- _Ejercicio 1_
Según el artículo sobre el siglo de comunismo, ¿por qué el fracaso del comunismo es explicable? Responda en una o dos oraciones.
- _Ejercicio 2_
Responda con base en el artículo sobre el siglo de comunismo:
(a) ¿Qué revolución triunfó hace cien años?
(b) ¿Qué tres países se nombran entre los que iniciaron experimentos socialistas?
(c) ¿Qué régimen se presenta como pariente del comunismo?
- _Ejercicio 3_
Prosiga el artículo sobre el siglo de comunismo a partir de su última oración.

- _Texto proporcionado_
================================

Un siglo de comunismo
Ian Vásquez dice que aunque el fracaso del comunismo es explicable y conocido, por algunas razones sigue siendo juzgado de manera más benévola que su pariente, el fascismo.
Por Ian Vásquez
Hoy, hace cien años, triunfó la revolución bolchevique. El imperio ruso se volvió comunista y, a lo largo del siglo, docenas de países tan diversos como China, Albania y Cuba iniciaron experimentos socialistas de los que ahora quedan pocos.
El fracaso del comunismo es explicable y bien conocido. La planificación central no ha funcionado en ningún país en que se implementó. Más difícil de entender es la enorme atracción que tuvo el comunismo por larguísimo tiempo, incluso durante décadas de evidente declive. Es todavía menos entendible que siga gozando de cierta aceptación, especialmente en vista de las atrocidades que se cometieron bajo su bandera.

================================

- _Material extraído_
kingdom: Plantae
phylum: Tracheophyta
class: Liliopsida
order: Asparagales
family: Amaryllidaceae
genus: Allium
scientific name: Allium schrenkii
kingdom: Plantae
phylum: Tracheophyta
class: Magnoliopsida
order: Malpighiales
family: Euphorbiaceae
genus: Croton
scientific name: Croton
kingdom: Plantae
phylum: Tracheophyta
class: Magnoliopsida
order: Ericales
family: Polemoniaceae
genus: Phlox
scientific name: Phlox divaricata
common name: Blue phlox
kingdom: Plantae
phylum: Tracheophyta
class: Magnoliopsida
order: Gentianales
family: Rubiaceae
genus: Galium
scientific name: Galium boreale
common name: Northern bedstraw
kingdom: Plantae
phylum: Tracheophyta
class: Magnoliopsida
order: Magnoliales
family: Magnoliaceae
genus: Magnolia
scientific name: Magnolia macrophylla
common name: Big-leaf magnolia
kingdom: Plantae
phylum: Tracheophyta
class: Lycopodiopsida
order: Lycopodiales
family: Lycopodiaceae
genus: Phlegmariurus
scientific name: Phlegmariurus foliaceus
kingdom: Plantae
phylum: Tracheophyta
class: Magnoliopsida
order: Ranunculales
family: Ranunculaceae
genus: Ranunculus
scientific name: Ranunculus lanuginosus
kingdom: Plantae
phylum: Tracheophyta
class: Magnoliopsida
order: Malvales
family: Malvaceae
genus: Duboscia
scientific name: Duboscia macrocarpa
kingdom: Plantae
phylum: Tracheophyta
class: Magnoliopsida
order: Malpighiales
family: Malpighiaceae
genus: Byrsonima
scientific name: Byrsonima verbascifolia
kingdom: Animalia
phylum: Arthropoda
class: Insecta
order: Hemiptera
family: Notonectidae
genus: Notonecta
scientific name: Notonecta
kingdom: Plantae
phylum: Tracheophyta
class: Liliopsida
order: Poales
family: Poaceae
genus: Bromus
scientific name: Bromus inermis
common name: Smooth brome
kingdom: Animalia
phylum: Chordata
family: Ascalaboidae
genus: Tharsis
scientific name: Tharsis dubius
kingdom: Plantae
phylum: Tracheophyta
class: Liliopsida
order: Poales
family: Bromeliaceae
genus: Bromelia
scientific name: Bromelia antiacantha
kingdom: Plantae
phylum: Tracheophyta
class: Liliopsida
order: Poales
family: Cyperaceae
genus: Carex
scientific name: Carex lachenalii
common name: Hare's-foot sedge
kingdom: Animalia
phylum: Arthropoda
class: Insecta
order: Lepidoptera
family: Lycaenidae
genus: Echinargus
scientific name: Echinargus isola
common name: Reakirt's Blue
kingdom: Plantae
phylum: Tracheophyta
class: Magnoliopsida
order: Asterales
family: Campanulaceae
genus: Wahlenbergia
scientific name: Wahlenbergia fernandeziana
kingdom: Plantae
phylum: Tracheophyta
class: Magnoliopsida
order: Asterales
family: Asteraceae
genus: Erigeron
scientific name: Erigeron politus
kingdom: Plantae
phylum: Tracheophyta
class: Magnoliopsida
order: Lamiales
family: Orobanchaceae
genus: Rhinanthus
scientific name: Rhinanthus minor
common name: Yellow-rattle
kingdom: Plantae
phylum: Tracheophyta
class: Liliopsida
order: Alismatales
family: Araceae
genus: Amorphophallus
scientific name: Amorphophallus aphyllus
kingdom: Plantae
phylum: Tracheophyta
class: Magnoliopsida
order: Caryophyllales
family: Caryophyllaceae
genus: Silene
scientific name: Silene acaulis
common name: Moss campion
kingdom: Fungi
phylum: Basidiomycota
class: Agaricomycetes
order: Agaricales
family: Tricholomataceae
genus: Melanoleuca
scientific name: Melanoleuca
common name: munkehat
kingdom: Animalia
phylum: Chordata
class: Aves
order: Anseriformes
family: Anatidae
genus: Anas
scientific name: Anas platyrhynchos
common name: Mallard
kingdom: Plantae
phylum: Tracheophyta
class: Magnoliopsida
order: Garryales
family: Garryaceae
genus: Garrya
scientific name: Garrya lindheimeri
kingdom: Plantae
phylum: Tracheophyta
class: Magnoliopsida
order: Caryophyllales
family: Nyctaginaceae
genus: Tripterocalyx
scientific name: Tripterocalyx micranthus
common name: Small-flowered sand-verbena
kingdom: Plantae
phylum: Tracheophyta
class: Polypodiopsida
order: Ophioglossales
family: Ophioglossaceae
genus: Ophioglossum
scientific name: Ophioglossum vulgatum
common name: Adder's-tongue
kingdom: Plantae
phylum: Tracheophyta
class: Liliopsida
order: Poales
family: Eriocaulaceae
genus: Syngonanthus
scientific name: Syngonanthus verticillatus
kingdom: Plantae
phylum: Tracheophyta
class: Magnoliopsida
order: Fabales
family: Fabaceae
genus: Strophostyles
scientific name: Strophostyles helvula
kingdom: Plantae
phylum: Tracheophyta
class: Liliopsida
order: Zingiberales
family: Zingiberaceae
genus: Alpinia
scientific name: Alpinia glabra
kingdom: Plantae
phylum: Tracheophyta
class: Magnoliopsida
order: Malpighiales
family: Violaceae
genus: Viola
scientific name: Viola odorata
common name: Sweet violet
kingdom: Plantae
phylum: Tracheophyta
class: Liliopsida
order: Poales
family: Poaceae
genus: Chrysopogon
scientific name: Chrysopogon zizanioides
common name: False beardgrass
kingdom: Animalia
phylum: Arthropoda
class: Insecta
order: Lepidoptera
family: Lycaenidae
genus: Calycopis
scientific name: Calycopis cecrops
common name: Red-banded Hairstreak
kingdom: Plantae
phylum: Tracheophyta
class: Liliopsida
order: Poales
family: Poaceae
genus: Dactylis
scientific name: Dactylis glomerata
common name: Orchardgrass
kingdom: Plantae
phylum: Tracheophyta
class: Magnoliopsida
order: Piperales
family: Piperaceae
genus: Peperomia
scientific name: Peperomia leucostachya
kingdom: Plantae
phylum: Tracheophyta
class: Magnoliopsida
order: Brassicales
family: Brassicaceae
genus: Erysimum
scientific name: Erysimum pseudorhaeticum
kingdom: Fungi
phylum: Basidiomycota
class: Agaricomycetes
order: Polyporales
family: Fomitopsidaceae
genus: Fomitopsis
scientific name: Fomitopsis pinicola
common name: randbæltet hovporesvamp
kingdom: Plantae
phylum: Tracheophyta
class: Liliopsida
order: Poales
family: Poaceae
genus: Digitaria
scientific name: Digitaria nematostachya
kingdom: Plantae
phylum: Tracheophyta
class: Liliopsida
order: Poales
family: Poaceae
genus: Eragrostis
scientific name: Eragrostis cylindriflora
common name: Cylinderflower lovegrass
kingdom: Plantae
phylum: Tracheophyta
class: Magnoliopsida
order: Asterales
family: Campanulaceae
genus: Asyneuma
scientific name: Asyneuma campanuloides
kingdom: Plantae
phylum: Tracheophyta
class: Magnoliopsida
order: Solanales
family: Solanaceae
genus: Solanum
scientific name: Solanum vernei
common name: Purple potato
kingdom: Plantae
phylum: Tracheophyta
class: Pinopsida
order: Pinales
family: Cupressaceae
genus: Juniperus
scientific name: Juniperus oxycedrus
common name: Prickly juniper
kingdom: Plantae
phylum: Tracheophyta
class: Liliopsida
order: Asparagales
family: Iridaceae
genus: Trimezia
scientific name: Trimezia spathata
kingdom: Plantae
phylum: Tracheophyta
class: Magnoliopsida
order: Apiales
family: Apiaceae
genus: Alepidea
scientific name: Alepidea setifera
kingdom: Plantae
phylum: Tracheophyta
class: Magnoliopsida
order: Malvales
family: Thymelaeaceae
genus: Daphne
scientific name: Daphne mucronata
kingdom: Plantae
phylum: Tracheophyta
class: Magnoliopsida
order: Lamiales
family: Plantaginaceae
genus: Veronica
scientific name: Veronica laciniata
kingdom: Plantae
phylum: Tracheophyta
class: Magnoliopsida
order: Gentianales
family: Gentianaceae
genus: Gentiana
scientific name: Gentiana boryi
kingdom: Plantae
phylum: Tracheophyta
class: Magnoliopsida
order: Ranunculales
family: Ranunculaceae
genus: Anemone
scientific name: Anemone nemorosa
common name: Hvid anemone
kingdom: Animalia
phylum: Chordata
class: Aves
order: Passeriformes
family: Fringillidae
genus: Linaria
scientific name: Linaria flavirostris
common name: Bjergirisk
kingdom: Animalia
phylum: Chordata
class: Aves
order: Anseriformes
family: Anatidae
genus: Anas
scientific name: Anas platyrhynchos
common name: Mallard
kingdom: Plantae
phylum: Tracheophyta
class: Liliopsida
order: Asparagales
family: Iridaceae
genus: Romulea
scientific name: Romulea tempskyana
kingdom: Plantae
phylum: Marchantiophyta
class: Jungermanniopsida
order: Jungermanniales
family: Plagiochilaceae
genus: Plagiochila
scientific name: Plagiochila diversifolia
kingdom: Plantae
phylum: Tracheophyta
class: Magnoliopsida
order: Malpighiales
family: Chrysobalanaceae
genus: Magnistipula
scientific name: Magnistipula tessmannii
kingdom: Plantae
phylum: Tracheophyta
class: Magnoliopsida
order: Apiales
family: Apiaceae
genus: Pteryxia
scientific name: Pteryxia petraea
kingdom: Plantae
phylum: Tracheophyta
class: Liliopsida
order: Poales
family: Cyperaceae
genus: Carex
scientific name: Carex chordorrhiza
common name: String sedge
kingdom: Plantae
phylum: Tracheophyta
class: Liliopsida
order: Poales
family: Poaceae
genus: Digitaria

================================

- _Respuesta escrita 1_
Es explicable porque la planificación central no ha funcionado en ningún país en que se implementó.

- _Respuesta escrita 2_
(a) La revolución bolchevique.
(b) China, Albania y Cuba.
(c) El fascismo.

- _Respuesta escrita 3_
El comunismo es la ideología más sangrienta de la historia. Se estima que entre 43 y 162 millones de personas fueron asesinadas o murieron de hambre en su nombre. En promedio, el comunismo mató a más de 150 personas por hora durante la vida de la Unión Soviética. La hambruna que Stalin impuso en Ucrania terminó con la vida de casi 4 millones de personas, pero quedó corta comparada con las matanzas masivas de Mao: durante “El gran salto adelante” de los años cincuenta, murieron hasta 45 millones de chinos.
El comunismo ni siquiera fue exitoso juzgado por sus propios estándares. En vez de liberar a los trabajadores, los alienó; en vez de enriquecer a las sociedades, las empobreció; y en vez de eliminar la desigualdad, creó una desigualdad de poder infinitamente mayor que la brecha de riqueza que intentó reemplazar.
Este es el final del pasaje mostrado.